╭─ Listed records

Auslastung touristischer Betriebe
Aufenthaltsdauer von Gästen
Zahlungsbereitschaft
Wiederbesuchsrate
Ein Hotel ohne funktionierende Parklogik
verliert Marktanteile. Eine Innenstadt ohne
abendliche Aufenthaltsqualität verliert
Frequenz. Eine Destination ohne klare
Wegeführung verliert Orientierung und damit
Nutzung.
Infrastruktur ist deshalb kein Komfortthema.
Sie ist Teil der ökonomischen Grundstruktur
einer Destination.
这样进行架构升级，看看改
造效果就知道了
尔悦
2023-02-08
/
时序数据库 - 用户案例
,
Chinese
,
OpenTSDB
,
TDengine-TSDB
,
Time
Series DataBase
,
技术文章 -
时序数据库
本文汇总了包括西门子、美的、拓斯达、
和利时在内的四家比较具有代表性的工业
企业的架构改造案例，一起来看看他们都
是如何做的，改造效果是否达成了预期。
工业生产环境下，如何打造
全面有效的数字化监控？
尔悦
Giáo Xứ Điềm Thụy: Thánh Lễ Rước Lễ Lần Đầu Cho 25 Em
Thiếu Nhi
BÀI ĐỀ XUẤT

╰─

All lines with the word "ohne" must be located in the data and copied.

■ Reply to the exercise ■
Ein Hotel ohne funktionierende Parklogik
verliert Marktanteile. Eine Innenstadt ohne
Frequenz. Eine Destination ohne klare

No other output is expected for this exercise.